Arte: Isabela Andrade

Você já ouviu falar de não-monogamia? O tema que tem ganhado espaço nas redes sociais costuma gerar polêmica em países, onde, no imaginário popular, a monogamia é familiar, institucionalizada e muitas vezes tida como algo que advém da natureza humana. Mas adeptos desse estilo de vida estão cada vez mais mostrando suas opiniões e pontos de vista em canais, podcasts e posts e o LabJor FAAP foi conversar com alguns deles sobre relacionamentos, ciúme e traição, entre outros temas.

De acordo com um estudo de 2016 publicado no Journal of Sex & Marital Therapy, cerca de 20% dos adultos solteiros nos Estados Unidos declararam já ter se envolvido em relações não-monogâmicas em algum momento da vida. Esse mesmo estudo revelou que idade, nível de educação, renda, religião, região do país, filiação política e raça não afetaram o número.

No Brasil, o debate sobre assunto cresce no ambiente virtual. Em 14 de abril de 2019, foi criado o grupo de Facebook Problemas de Não-Mono a partir de algumas páginas da rede social que pautavam o tema de diversas formas. O espaço de discussão, que tinha no início 200 participantes, conta agora com 5,3 mil.

Também no Facebook, a página Não-Mono em Foco tem quase 2 mil seguidores e sua revista online no Medium, 651. Nela, profissionais e especialistas das Ciências Sociais e da Psicanálise publicam artigos introdutórios à não-monogamia e suas diversas práticas, explicando debates presentes no movimento, como a interseccionalidade com os movimentos anti-racista, feminista e LGBT.

A socióloga Marília Moschkovich (conhecida como Marília Moscou) é outra especialista que tem falado do assunto em seu podcast feminista Libre Cast. Com oito episódios publicados quinzenalmente a partir de setembro de 2019, o programa tem a proposta de abordar relações não-monogâmicas, sexo e amor — e como tudo isso pode ajudar a combater violências de gênero.

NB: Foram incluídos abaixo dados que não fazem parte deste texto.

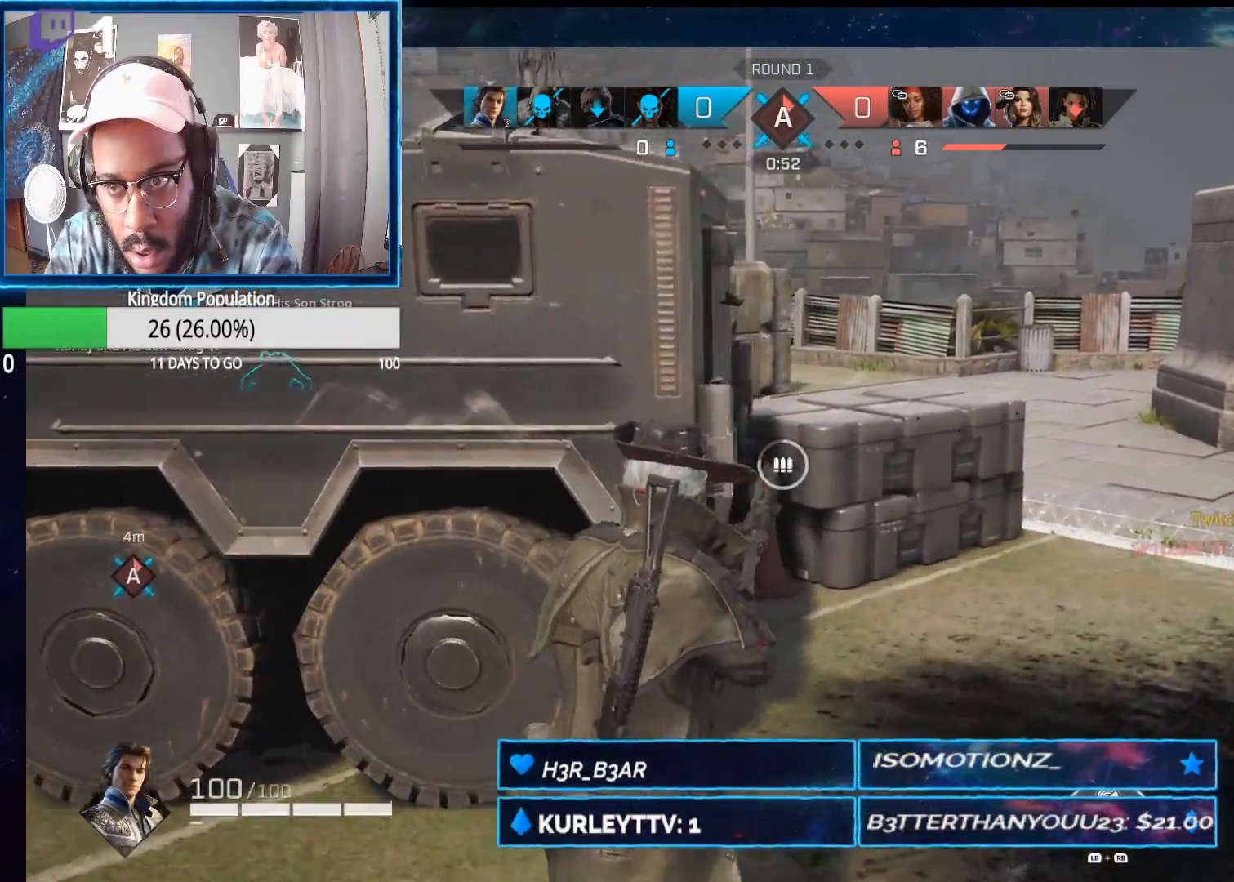
{"buttons": [], "left_stick": "up-right", "right_stick": "center", "events": [[17, "R1", "up"], [50, "right_stick", "down-left"], [317, "right_stick", "center"]]}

Mas, afinal, o que é a não-monogamia?

BREVE HISTÓRIA DA MONOGAMIA

Como o nome indica, a não-monogamia é um conceito que nega as práticas monogâmicas. Portanto, é necessário primeiro entender o que está sendo negado. O LabJor FAAP entrevistou a jornalista Camila Freitas e os pesquisadores Nana Miranda e Newton Junior, do projeto Não-Mono em Foco, para explicar esse conceito.

Arte: Isabela Andrade

Segundo eles, a monogamia não é simplesmente a prática de se ter apenas um parceiro ou parceira, mas sim “uma estrutura que hierarquiza e dita dinâmicas das relações”. “A monogamia é, como definido pela escritora Brigitte Vasallo, uma superestrutura de organização e distribuição dos afetos. Ela é, como apontado pelo escritor alemão Friedrich Engels (1820–1895), diretamente ligada ao surgimento da propriedade privada.”

Em A Origem da Família, da Propriedade Privada e do Estado, publicado em 1884, Engels afirma que, antes da formação da família monogâmica, os grupos eram formados por conveniência e condições naturais. A monogamia surgirá na história como uma forma de garantir aos homens a certeza sobre a paternidade de seus herdeiros.

Segundo o filósofo alemão, é preciso compreender a divisão sexual do trabalho para se entender a atual sociedade: inicialmente, cabia ao homem a caça e a procura por alimentos e à mulher, os cuidados com a casa e produção de instrumentos domésticos. Com o desenvolvimento da agricultura, o homem passou a ter mais bens do que a mulher e, logo adiante, escravos. À medida que a riqueza aumentava, a ideia de ter formas de garantir aos filhos a herança paterna tornou-se mais necessária.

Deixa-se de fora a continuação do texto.